When it all started, it was no different. The first classic cars brought by ship to Zanzibar added elegance to an otherwise rough environment. It was the time when explorer Dr. David Livingstone had given Zanzibar the much-quoted name “Stinkybar” referring to the waste-loaded former Darajani creek, then separating Stone Town from the rest of the island. The British began filling in the creek for hygienic reasons in 1915, a task only completed in 1957.
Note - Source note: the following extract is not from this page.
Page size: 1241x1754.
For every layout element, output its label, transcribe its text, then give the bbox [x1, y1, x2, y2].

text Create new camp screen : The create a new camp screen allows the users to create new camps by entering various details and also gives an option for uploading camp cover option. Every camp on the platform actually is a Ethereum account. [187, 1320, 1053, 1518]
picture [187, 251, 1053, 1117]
In those days, the best spot to parade your new old vehicle was the first paved street from Forodhani to the colonial post office, still in use on what is today’s Kenyatta Road. “There was a garage near the Majestic cinema, and one in Mkunazini where you can still see vintage cars parked today”, says Parmukh Singh Hoogan, the last Sikh in Zanzibar. Historians like Hoogan, old enough to remember pre-independence times, have become rare. “Around 1920, Zanzibar had only one kilometre of road but already a Rolls Royce garage”, the famous Goan historian John da Silva used to tell interested audiences in his legendary night lectures at the Emerson Spice hotel until his passing in 2014. I still remember da Silva’s words that “towards the end of the 19th century, Zanzibar was exactly the eighth richest city in the world – after New York, Paris, Berlin and others.” So, of course, when the first Rolls-Royce hit the light of day in 1906, it couldn’t be absent here. From the 1910s, the majestic vehicle, always in black, began circulating across the British Empire – including East Africa.
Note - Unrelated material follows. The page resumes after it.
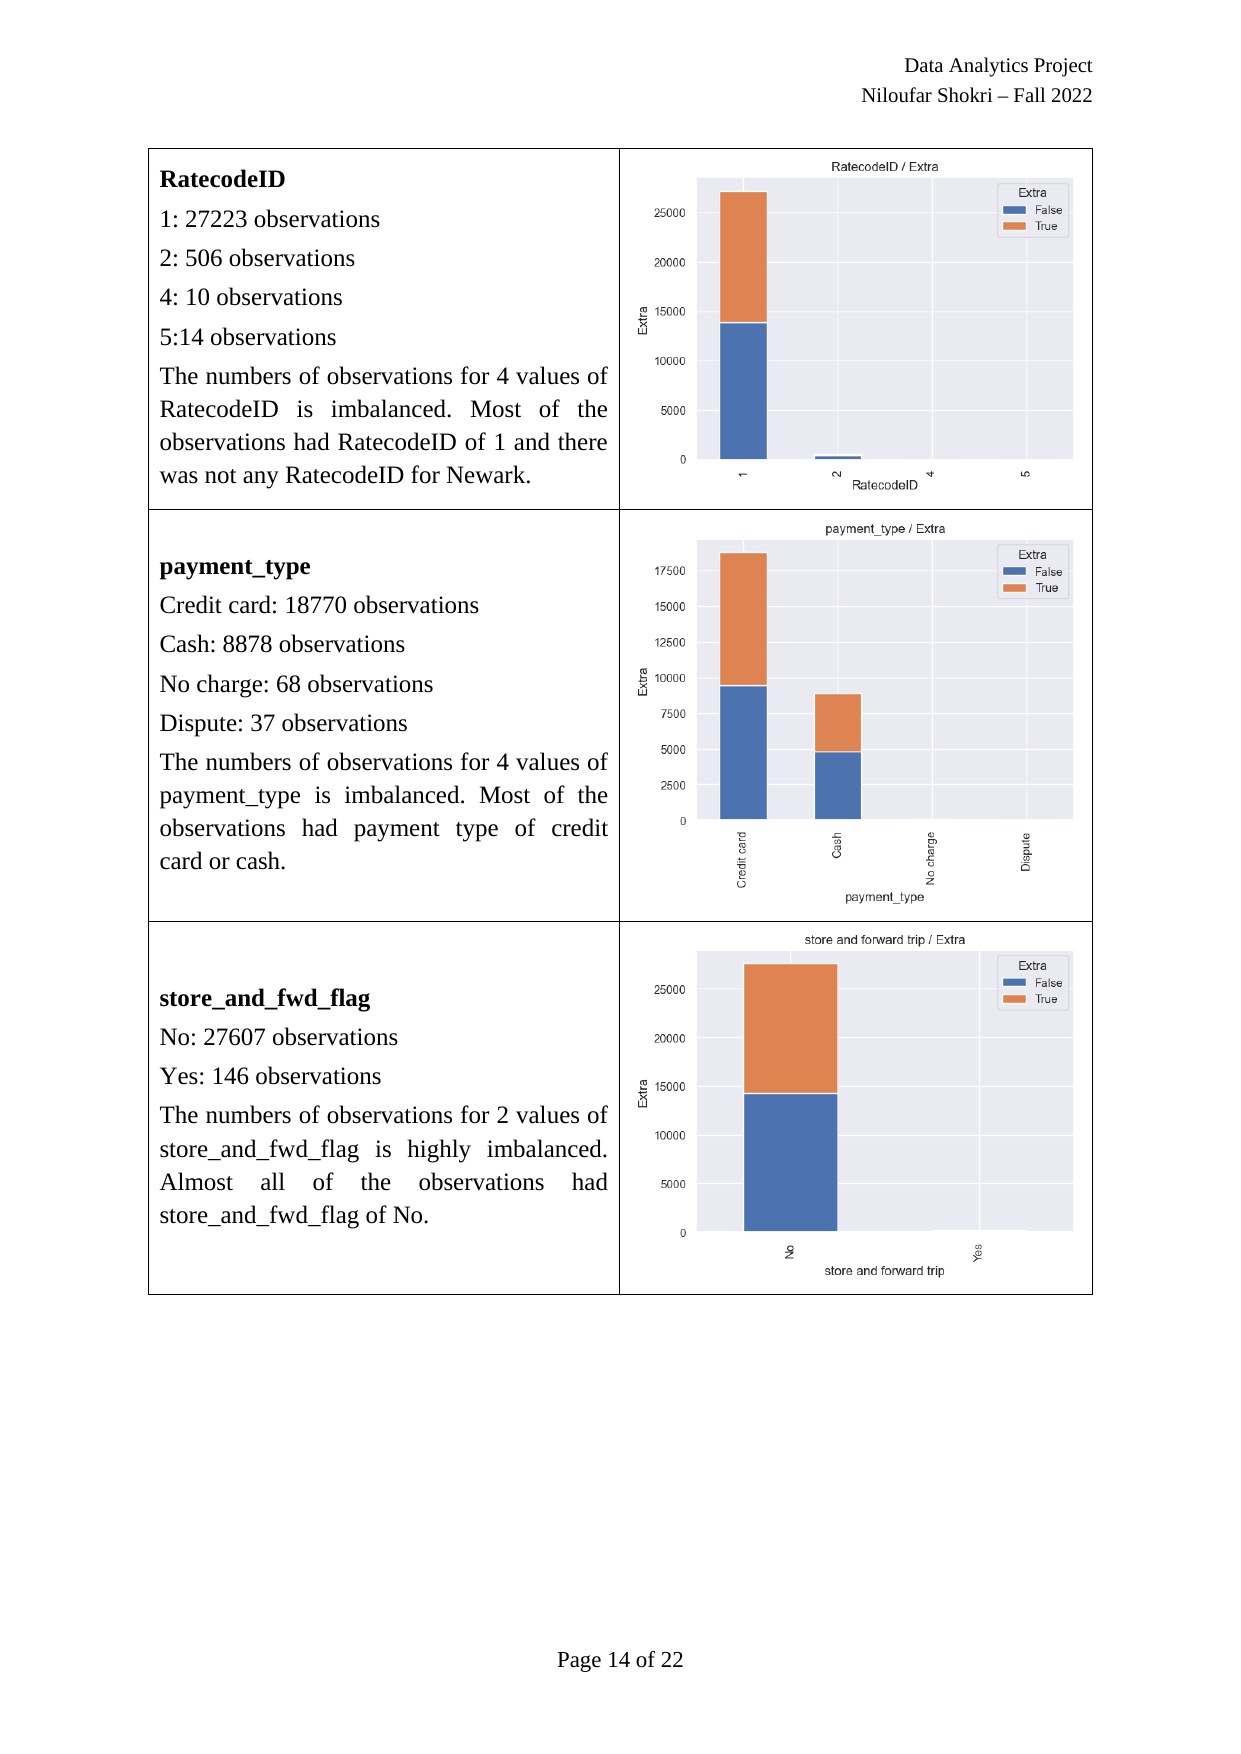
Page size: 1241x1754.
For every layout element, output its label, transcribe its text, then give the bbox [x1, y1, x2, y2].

The Sultans preferred British luxury vehicles, colonial administrators liked Austin Morris. Land Rovers became popular in the late colonial period. How many vintage cars exist in Zanzibar today? “The question is not how many cars but how many running vintage cars”, Oliver Rashid corrects me. Without formal registry, estimates rank from
20-40 vehicles. It’s certainly a niche.
We are now heading to Maruhubi, ten kilometres out of town, a historic site in itself, where Sultan Bargash (1870-1888) allegedly kept 99 concubines. A huge, port-related construction is going on here. In the midst of gravel, cement and sand we find Jamal Awadh, Director of Zanzibar Ferry Devco (ZF Devco), who oversees the imminent opening of a second roll-on-roll-off harbour for the island. The long-term plan is to have three ports: a historic, monument-protected harbour in Malindi; a private-public partnership port in Maruhubi for ferries and loose goods, and a new giant container port in Mwangapwani.
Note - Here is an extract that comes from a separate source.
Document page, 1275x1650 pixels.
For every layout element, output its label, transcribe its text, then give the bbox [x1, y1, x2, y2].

But today there is something more important: Maruhubi port director Awadh brought his “baby”, a beige 1984 lightweight Land Rover, originally a military vehicle, with him. The building surveyor belongs to a remarkable group of Zanzibaris returning to their home island after a solid career abroad. “The car and I have a strange relationship”, he tells me, “when she is not in a good mood, she can get very temperamental.” And now I realise what strikes me most about vintage car lovers: they are the most beautiful people to meet.